[start of AVAILABLE RECORDS]

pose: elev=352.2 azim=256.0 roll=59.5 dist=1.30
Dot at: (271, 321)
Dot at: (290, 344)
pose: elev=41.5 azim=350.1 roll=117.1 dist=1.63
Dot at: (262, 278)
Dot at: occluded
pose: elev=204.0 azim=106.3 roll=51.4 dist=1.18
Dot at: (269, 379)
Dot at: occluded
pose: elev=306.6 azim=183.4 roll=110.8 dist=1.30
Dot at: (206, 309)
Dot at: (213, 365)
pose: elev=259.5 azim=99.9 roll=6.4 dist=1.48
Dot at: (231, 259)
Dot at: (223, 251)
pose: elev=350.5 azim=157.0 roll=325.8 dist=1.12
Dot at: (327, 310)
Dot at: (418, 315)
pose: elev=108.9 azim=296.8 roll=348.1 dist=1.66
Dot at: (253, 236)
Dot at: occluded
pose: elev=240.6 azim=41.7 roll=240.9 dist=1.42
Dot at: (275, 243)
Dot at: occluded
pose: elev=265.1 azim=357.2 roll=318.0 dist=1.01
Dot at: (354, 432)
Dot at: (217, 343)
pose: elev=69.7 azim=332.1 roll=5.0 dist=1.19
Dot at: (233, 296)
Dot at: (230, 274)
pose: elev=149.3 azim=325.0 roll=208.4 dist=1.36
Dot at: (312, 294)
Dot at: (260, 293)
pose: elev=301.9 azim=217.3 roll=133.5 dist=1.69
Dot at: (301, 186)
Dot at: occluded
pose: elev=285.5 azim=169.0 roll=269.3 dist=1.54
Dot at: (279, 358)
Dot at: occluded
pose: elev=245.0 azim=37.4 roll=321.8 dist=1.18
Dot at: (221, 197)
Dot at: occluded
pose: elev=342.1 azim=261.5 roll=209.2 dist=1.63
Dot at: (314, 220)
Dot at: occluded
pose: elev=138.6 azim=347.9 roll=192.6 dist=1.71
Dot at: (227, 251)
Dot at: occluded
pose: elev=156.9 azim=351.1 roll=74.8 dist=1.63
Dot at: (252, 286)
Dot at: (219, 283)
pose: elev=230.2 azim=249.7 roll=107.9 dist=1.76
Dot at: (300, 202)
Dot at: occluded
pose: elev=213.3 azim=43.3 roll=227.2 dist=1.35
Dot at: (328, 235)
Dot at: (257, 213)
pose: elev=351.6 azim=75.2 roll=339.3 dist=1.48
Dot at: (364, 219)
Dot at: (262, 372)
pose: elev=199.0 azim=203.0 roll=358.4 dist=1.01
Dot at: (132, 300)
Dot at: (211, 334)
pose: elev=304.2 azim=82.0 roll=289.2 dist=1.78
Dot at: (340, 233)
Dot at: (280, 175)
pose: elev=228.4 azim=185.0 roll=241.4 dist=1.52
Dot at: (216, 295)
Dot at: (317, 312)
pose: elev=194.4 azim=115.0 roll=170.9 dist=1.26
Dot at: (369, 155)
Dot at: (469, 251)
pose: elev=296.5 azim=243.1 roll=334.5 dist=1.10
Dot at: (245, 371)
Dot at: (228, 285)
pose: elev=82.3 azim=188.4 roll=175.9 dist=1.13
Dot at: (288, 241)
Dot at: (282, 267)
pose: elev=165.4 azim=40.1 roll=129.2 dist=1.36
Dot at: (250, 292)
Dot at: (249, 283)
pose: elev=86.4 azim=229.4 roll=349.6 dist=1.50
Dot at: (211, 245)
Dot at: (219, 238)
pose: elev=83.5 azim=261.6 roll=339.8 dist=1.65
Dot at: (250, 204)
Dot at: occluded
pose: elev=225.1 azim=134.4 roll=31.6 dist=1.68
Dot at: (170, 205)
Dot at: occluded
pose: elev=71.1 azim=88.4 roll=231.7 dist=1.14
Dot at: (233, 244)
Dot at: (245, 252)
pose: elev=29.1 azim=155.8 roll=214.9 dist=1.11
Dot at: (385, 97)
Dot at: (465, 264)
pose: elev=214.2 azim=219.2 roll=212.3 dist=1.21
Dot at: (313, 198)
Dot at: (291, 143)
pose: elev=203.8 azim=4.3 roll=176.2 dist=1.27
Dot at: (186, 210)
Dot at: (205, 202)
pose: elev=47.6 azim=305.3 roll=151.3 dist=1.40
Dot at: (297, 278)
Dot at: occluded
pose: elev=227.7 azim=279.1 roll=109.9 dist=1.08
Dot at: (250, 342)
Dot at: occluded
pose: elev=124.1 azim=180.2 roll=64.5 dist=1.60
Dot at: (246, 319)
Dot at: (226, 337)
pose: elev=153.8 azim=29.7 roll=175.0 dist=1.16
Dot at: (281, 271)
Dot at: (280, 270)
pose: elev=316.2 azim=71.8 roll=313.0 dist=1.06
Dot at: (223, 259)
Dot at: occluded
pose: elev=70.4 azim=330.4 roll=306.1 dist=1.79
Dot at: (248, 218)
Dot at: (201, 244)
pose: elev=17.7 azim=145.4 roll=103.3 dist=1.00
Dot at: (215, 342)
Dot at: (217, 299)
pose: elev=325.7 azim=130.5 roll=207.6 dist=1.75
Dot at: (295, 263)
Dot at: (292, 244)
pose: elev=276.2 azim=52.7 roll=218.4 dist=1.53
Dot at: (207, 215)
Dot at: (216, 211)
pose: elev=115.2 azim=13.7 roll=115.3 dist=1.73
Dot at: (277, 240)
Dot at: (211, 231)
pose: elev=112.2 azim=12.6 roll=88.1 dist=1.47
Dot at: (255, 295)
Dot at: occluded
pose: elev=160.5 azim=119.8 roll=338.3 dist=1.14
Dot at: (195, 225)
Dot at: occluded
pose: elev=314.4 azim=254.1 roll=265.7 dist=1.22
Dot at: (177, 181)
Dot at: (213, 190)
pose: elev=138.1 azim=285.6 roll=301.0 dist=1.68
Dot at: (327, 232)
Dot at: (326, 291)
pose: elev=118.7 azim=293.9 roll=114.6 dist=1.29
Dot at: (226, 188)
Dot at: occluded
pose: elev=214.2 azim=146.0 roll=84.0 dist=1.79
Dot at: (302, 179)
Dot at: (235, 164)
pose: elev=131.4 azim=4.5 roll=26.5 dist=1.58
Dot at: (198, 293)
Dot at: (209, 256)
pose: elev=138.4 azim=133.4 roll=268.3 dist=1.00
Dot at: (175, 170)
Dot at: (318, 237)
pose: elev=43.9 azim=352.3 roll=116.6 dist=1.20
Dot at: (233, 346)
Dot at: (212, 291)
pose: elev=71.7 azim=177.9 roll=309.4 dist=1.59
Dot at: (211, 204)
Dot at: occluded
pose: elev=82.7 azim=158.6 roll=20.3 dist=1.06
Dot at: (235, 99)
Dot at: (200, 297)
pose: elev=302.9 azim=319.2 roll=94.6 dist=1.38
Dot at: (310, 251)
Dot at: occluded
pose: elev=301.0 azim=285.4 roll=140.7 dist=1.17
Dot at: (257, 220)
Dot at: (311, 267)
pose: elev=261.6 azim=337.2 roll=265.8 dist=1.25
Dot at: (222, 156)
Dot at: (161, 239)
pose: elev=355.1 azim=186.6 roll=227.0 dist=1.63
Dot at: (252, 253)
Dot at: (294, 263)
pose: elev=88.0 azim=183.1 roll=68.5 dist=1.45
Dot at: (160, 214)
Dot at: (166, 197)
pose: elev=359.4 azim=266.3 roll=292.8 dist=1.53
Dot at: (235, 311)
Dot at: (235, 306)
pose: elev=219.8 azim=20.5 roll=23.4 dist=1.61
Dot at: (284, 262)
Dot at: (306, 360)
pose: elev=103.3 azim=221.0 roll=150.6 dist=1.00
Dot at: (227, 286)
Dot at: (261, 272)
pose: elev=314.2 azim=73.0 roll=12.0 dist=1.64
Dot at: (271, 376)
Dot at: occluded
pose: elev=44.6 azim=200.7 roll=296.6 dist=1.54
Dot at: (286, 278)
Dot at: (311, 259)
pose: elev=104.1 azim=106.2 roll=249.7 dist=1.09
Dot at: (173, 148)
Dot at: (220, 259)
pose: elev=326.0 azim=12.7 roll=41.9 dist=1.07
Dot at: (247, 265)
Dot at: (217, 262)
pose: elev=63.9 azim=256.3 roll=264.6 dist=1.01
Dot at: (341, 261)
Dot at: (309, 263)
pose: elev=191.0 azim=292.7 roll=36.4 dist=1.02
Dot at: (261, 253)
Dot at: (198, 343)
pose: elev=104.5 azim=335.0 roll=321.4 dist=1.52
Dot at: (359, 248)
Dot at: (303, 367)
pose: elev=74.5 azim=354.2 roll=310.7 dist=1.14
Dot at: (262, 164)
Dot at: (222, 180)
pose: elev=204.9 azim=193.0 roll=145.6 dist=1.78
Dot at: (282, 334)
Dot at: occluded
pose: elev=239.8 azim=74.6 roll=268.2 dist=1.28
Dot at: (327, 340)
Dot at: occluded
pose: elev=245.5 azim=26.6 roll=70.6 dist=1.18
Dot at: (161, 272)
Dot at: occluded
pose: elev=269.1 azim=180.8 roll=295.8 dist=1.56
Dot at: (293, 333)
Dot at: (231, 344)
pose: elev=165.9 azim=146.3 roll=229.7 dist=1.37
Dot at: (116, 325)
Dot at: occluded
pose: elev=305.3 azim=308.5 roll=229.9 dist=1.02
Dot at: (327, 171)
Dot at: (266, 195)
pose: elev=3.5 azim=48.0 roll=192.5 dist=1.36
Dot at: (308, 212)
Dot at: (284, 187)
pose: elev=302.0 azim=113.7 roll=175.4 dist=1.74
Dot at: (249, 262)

[end of AVAILABLE RECORDS]

YOUR INSTRUCTIONS = Duplicate the lines above verbatim. Begin at the line containing "pose: elev=350.5 azim=157.0" and stop after the line containing "Dot at: (257, 213)".

TASK ANSWER =
pose: elev=350.5 azim=157.0 roll=325.8 dist=1.12
Dot at: (327, 310)
Dot at: (418, 315)
pose: elev=108.9 azim=296.8 roll=348.1 dist=1.66
Dot at: (253, 236)
Dot at: occluded
pose: elev=240.6 azim=41.7 roll=240.9 dist=1.42
Dot at: (275, 243)
Dot at: occluded
pose: elev=265.1 azim=357.2 roll=318.0 dist=1.01
Dot at: (354, 432)
Dot at: (217, 343)
pose: elev=69.7 azim=332.1 roll=5.0 dist=1.19
Dot at: (233, 296)
Dot at: (230, 274)
pose: elev=149.3 azim=325.0 roll=208.4 dist=1.36
Dot at: (312, 294)
Dot at: (260, 293)
pose: elev=301.9 azim=217.3 roll=133.5 dist=1.69
Dot at: (301, 186)
Dot at: occluded
pose: elev=285.5 azim=169.0 roll=269.3 dist=1.54
Dot at: (279, 358)
Dot at: occluded
pose: elev=245.0 azim=37.4 roll=321.8 dist=1.18
Dot at: (221, 197)
Dot at: occluded
pose: elev=342.1 azim=261.5 roll=209.2 dist=1.63
Dot at: (314, 220)
Dot at: occluded
pose: elev=138.6 azim=347.9 roll=192.6 dist=1.71
Dot at: (227, 251)
Dot at: occluded
pose: elev=156.9 azim=351.1 roll=74.8 dist=1.63
Dot at: (252, 286)
Dot at: (219, 283)
pose: elev=230.2 azim=249.7 roll=107.9 dist=1.76
Dot at: (300, 202)
Dot at: occluded
pose: elev=213.3 azim=43.3 roll=227.2 dist=1.35
Dot at: (328, 235)
Dot at: (257, 213)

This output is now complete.